0

If I have c1, c2 as char variables (such that c1c2 would be the byte sequences for the UTF-8 character), how do I create and print the UTF-8 character?

Similarly for the 3 and 4 byte UTF-8 characters?

I've been trying all kinds of approaches with mbstowcs() but I just can't get it to work.

SO Stinks
  • 3,258
  • 4
  • 32
  • 37

2 Answers2

1

I managed to write a working example.
When c1 is '\xce' and c2 is '\xb8', the result is θ.
It turns out that I have to call setlocale before using mbstowcs.

#include <stdlib.h>
#include <stdio.h>
#include <locale.h>
 
int main()
{
   char* localeInfo = setlocale(LC_ALL, "en_US.utf8");
   printf("Locale information set to %s\n", localeInfo);
   
   const char c1 = '\xce';
   const char c2 = '\xb8';
   int byteCount = 2;

   char* mbS = (char*) malloc(byteCount + 1);
   mbS[0] = c1; 
   mbS[1] = c2; 
   mbS[byteCount] = 0; //null terminator
   printf("Directly using printf: %s\n", mbS);
   
   
   int requiredSize = mbstowcs(NULL, mbS, 0); 
   printf("Output size including null terminator is %d\n\n", requiredSize +1);
   
   wchar_t *wideOutput = (wchar_t *)malloc( (requiredSize +1) * sizeof( wchar_t ));
   
   int len = mbstowcs(wideOutput , mbS, requiredSize +1 ); 
   if(len == -1){
       printf("Failed conversion!");
   }else{
       printf("Converted %d character(s). Result: %ls\n", len, wideOutput );
   }
   return 0;
    
}

Output:

Locale information set to en_US.utf8
Directly using printf: θ
Output size including null terminator is 2

Converted 1 character(s). Result: θ

For 3 or 4 byte utf8 characters, one can use a similar approach.

qrsngky
  • 2,263
  • 2
  • 13
  • 10
1

If I have c1, c2 as char variables (such that c1c2 would be the byte sequences for the UTF-8 character), how do I create and print the UTF-8 character?

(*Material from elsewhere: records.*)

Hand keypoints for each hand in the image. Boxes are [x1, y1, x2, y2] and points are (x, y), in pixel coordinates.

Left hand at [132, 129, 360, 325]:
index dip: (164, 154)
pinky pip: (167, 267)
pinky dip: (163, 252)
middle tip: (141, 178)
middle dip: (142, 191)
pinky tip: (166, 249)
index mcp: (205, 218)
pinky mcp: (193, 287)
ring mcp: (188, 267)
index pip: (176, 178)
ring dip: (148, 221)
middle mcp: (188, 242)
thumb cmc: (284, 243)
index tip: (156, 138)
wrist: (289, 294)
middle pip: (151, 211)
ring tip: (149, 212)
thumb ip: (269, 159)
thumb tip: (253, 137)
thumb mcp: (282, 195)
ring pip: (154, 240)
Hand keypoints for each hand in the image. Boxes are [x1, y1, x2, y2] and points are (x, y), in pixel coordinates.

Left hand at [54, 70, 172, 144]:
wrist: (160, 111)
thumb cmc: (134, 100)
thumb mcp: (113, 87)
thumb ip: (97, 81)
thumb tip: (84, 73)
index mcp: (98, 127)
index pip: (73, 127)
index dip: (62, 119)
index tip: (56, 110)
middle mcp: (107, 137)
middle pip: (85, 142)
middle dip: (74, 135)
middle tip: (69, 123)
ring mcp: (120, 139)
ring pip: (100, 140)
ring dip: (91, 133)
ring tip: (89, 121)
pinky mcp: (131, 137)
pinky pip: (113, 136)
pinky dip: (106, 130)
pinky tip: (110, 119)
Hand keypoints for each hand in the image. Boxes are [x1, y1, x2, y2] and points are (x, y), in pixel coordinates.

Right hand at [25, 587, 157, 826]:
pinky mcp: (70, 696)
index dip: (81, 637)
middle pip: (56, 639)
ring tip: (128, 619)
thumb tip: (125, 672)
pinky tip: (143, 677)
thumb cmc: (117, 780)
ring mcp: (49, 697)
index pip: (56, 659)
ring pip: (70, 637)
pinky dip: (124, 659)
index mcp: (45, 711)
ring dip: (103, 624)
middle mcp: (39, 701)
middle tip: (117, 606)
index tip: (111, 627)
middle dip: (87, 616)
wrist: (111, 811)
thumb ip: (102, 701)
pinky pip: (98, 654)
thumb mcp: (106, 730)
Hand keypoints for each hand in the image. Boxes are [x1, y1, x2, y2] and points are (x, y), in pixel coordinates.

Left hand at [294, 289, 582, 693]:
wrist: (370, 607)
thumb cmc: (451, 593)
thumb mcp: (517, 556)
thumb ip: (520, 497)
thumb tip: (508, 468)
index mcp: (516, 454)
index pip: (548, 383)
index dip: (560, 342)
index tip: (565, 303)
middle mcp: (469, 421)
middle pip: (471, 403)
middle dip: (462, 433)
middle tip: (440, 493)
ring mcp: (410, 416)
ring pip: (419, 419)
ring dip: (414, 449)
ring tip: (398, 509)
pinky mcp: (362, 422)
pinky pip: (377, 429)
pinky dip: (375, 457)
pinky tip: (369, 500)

They are already an UTF-8 character. You would just print them.

putchar(c1);
putchar(c2);

It's up to your terminal or whatever device you are using to display the output to properly understand and render the UTF-8 encoding. This is unrelated to encoding used by your program and unrelated to wide characters.

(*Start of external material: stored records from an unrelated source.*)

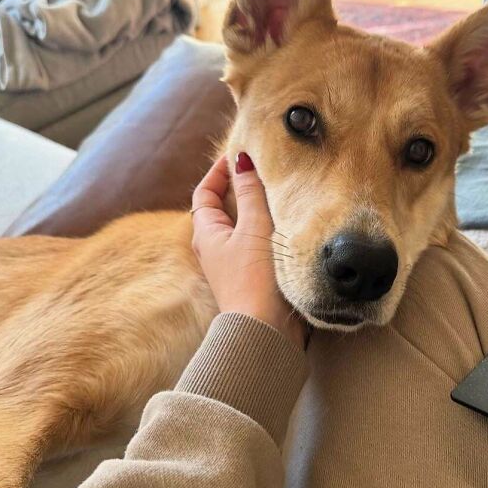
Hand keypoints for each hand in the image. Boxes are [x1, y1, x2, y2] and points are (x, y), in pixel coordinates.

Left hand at [191, 152, 305, 348]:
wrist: (263, 331)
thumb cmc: (254, 278)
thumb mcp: (253, 228)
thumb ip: (250, 193)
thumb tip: (242, 161)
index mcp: (206, 234)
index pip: (205, 194)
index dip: (218, 172)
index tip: (238, 156)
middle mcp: (213, 249)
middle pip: (219, 210)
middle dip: (237, 189)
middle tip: (259, 173)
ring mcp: (230, 266)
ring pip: (237, 228)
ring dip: (252, 211)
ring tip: (275, 196)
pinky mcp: (248, 279)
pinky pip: (251, 245)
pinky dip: (262, 231)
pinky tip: (283, 230)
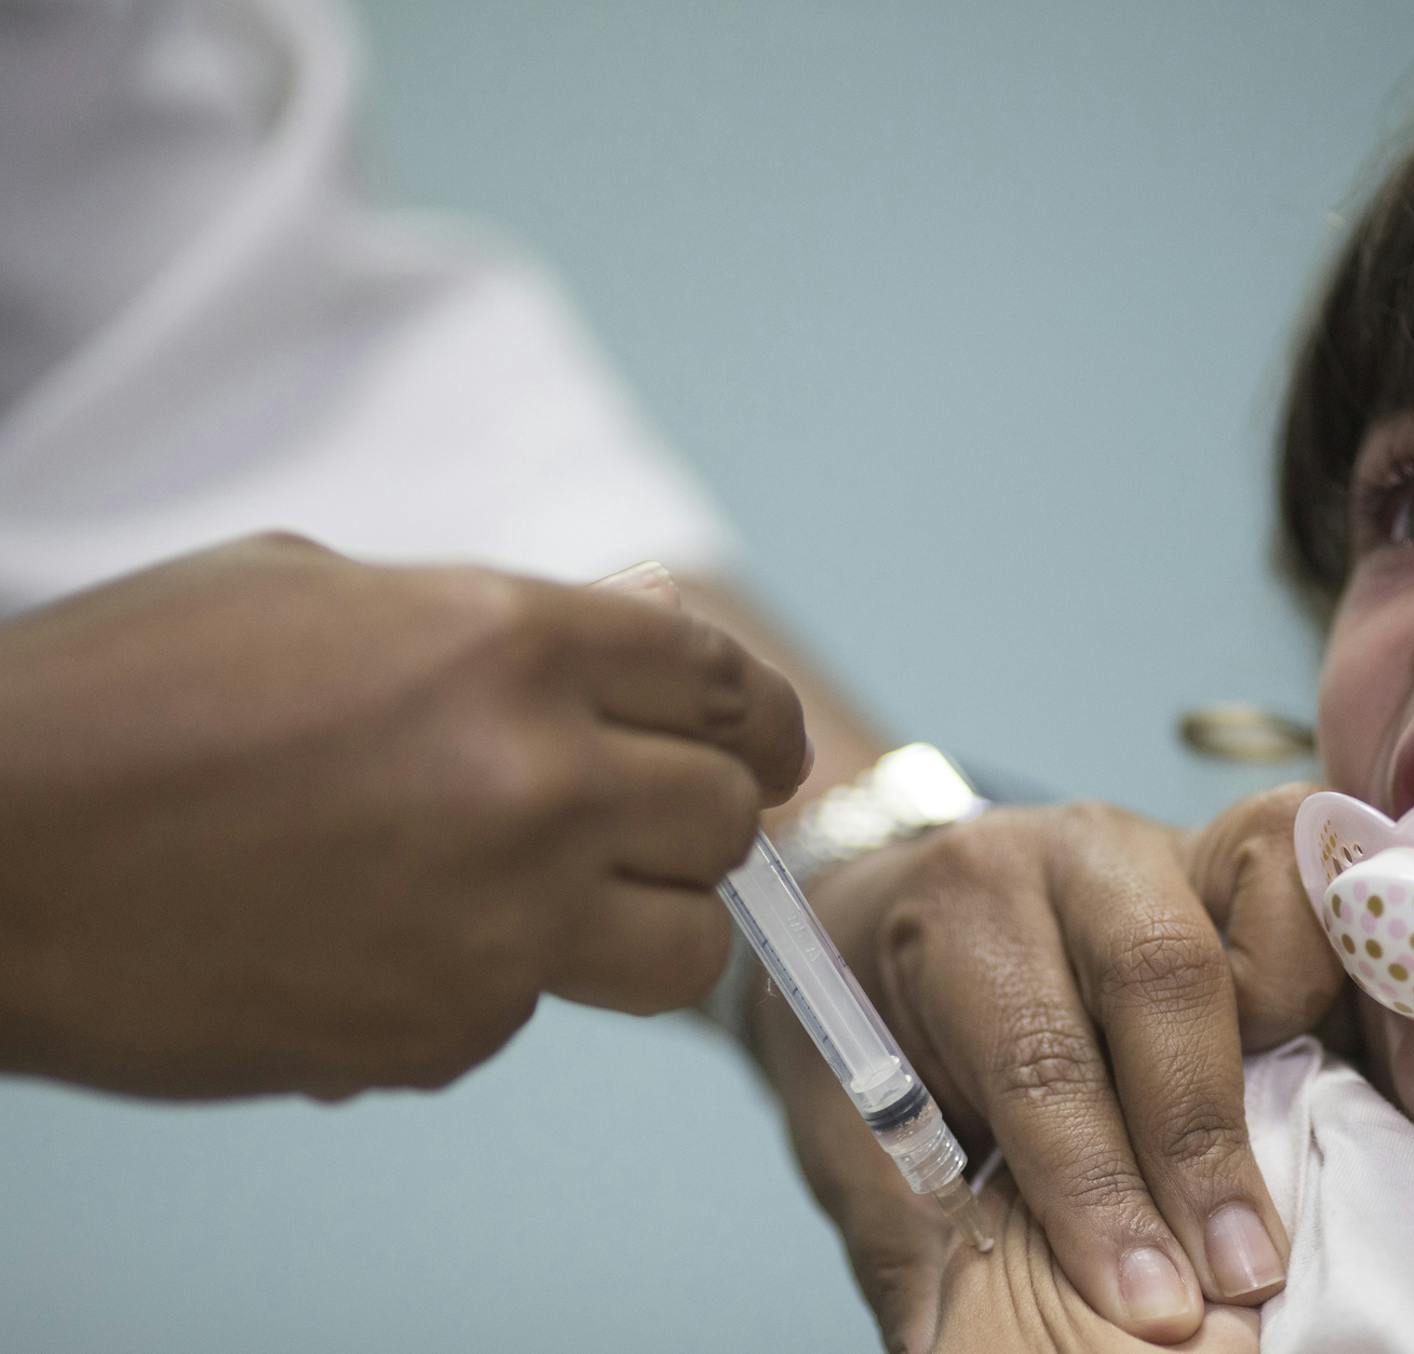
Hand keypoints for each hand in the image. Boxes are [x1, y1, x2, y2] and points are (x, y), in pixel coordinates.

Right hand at [0, 534, 807, 1098]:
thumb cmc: (122, 698)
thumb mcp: (316, 590)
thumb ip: (486, 627)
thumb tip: (604, 667)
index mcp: (511, 641)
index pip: (718, 678)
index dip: (757, 715)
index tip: (766, 745)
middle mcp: (538, 780)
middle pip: (729, 819)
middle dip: (704, 818)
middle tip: (654, 823)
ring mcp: (503, 923)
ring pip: (684, 947)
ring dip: (647, 921)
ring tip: (555, 898)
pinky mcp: (446, 1031)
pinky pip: (534, 1011)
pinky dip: (492, 982)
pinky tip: (384, 939)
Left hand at [749, 788, 1342, 1350]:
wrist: (891, 911)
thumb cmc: (885, 1025)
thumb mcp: (859, 1126)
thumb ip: (920, 1232)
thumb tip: (958, 1352)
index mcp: (964, 910)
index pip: (1040, 1053)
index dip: (1100, 1188)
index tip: (1150, 1304)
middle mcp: (1075, 855)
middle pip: (1160, 974)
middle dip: (1202, 1142)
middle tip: (1239, 1281)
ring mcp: (1175, 845)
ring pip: (1267, 910)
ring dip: (1297, 1045)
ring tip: (1300, 1182)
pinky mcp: (1248, 864)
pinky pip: (1319, 896)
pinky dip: (1338, 979)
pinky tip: (1333, 1078)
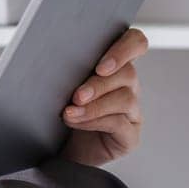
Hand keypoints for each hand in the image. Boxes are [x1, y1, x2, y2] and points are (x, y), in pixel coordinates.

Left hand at [61, 27, 147, 167]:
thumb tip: (52, 54)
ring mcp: (132, 110)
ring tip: (70, 112)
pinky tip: (76, 122)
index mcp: (116, 64)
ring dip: (94, 105)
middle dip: (98, 84)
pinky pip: (119, 123)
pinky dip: (94, 121)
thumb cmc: (65, 108)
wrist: (62, 145)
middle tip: (77, 95)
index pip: (135, 42)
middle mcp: (128, 84)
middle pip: (128, 72)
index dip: (125, 48)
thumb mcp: (66, 82)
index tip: (101, 66)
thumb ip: (69, 65)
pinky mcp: (130, 134)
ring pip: (125, 99)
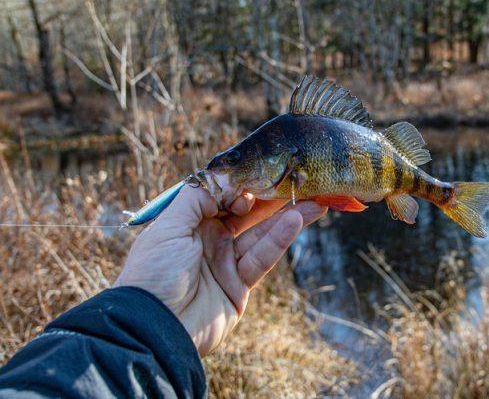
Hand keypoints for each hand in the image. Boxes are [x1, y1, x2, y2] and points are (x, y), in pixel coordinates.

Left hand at [114, 186, 325, 354]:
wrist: (154, 328)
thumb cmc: (153, 273)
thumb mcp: (167, 227)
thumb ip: (197, 198)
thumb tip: (225, 183)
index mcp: (189, 223)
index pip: (223, 198)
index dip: (240, 188)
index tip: (254, 183)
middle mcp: (209, 240)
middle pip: (247, 214)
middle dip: (272, 199)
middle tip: (300, 183)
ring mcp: (225, 263)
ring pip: (261, 234)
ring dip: (287, 217)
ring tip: (313, 201)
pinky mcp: (239, 286)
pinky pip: (262, 257)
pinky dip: (279, 239)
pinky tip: (296, 220)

Similarly for the 3 and 4 byte UTF-8 characters?

You would output them.


If your terminal or the device you are sending the bytes to does not understand UTF-8 encoding, then you have to convert the bytes to something the device understands. Typically, you would use an external library for that, like iconv. Alternatively, you could setlocale("C.utf-8") then convert your bytes to wchar_t, then setlocale("C.your_target_encoding") and then convert the bytes to that encoding or output the bytes with %ls. All %ls does (on common systems) is it converts the string back to multibyte and then outputs it. Wide stream outputting to terminal does the same, first converts, then outputs.

KamilCuk
  • 120,984
  • 8
  • 59
  • 111